In April, the United States Postal Service drafted a press release to announce that it would deliver, for free, face masks to every household in the country. It was a healthcare effort on a massive scale – though, admittedly, one the USPS has to deliver on every day – “beginning in areas which [the U.S. Department of Health and Human Services] has identified as experiencing high transmission rates of COVID-19 and to workers providing essential services throughout the nation during this pandemic.” In partnership with the White House Coronavirus Task Force and a “Consortium of Textile Manufacturers,” the project would have been a massive lifeline for people struggling to source masks and for essential workers who need more frequent mask replacements.
But it never happened.
The Washington Post reports that it was DHHS that came up with the idea to send five reusable masks to every residential address in the country. Citing an unnamed administration official, the Post reports, “There was concern from some in the White House Domestic Policy Council and the office of the vice president that households receiving masks might create concern or panic.”
Without knowing exactly when the plan was hatched and when it was spiked, we do know that it was around April. We also have some insight into Trump’s thoughts at the time because he was participating in a series of interviews with Bob Woodward, the author of the Trump administration expose Fear, who was working on a follow-up book.
On March 19, Trump told Woodward that there were “startling facts” about COVID-19, particularly that it affected people of all ages and not just older people as was originally believed. But Trump said he wanted to downplay the dangers: “I still like play it down, because I don’t want to create a panic.”
On April 13, Trump told Woodward that COVID-19 “is a killer if it gets you. If you’re the wrong person, you don’t have a chance.” But just four days later, Trump called for allies to “LIBERATE” states that had imposed restrictions to slow the spread of the coronavirus. It was presumably sometime around here that the administration killed the DHHS-USPS mask delivery program, aware that it would create the impression that the virus was a real risk, an impression that – although it was what the White House believed – went against what the president had been saying publicly.
“We don’t want to run around screaming, shouting, oh, look at this, look at this. We have to show leadership. And leadership is all about confidence.”President Trump, in the Woodward tapes, explaining why he lied about the risks of COVID-19
On May 5, Link, the USPS’ employee news site, posted a story about how COVID-19 was similar to the 1918-19 influenza pandemic.
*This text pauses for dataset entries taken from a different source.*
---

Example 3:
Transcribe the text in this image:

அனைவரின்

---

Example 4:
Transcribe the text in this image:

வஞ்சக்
The piece noted that masks and social distancing had been part of the effort to combat that pandemic (known as the ‘Spanish flu,’ although it originated in the U.S.) and that social distancing in particular was essential. The next day, the Trump administration announced it would shut down the White House Coronavirus Task Force, with Vice President Mike Pence calling for social distancing to continue but also saying that it was time to resume business as usual around the country.
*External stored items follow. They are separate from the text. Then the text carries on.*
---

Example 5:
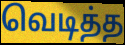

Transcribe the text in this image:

வெடித்த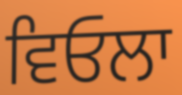
ਵਿਓਲਾ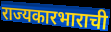
राज्यकारभाराचीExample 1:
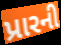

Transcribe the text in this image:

પ્રારની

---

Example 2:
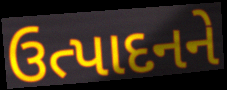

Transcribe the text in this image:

ઉત્પાદનને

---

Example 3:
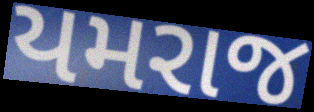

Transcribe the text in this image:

યમરાજ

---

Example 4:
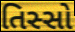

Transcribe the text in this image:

તિસ્સો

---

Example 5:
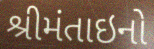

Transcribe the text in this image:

શ્રીમંતાઇનો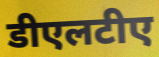
डीएलटीए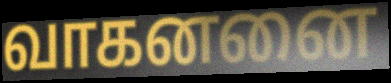
வாகனனைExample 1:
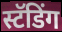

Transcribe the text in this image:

स्टॅडिंग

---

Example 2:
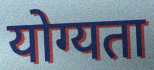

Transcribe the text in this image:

योग्यता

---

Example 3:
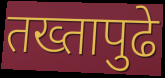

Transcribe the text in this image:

तख्तापुढे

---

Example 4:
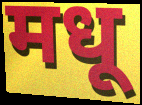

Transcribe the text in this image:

मधू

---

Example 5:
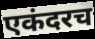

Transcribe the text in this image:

एकंदरचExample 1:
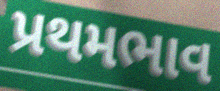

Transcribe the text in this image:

પ્રથમભાવ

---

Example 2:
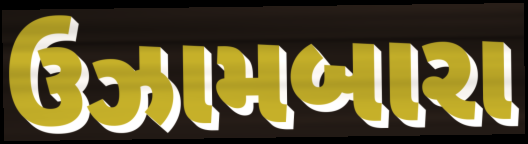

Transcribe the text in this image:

ઉઝામબારા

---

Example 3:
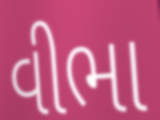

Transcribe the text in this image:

વીભા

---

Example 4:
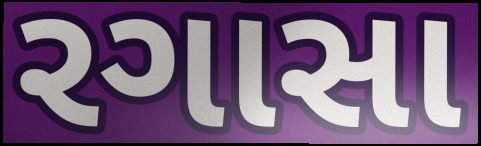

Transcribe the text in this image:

રગાસા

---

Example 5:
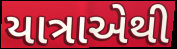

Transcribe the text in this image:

યાત્રાએથી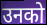
उनको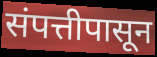
संपत्तीपासून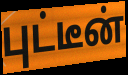
புட்டீன்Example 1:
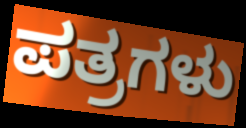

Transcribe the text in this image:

ಪತ್ರಗಳು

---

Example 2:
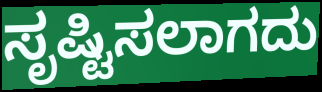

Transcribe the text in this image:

ಸೃಷ್ಟಿಸಲಾಗದು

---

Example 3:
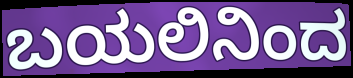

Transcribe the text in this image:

ಬಯಲಿನಿಂದ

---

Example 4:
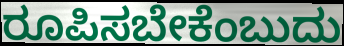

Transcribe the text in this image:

ರೂಪಿಸಬೇಕೆಂಬುದು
That day, May 6, was the peak of the U.S. deaths from COVID-19. Since that day, when 2,701 people in the U.S. died from the virus, no single day total has even come close to 2,000 deaths. Still, the total death count has climbed steadily, with more than 198,000 U.S. deaths from the virus. Earlier this month, Johns Hopkins University reported that the COVID-19 death count was notable: “Looking at 2020 since March, the raw number of excess deaths is 200,000 more people than a normal year. When we try to understand that, COVID-19 is the most rational and likely explanation.”
Could the USPS mask delivery program have reduced the number of COVID-19 cases and deaths over the summer? There’s no way to know for certain. So-called super-spreader events, which have been responsible for many outbreaks around the country, are usually indoor events without social distancing or mask wearing, but are the participants not wearing masks because they don’t have access to them or is it because they simply don’t want to wear masks? On the other hand, many essential workers said, especially around the time this program was pitched, that they were concerned about a lack of masks on customers as well as, in some cases, that they themselves weren’t provided masks to wear. Providing masks to every household would have made it so stores felt more comfortable requiring masks – after all, you definitely have some – and so employees had masks to wear and weren’t reliant on companies that the U.S. was reluctant to force to provide masks to their employees.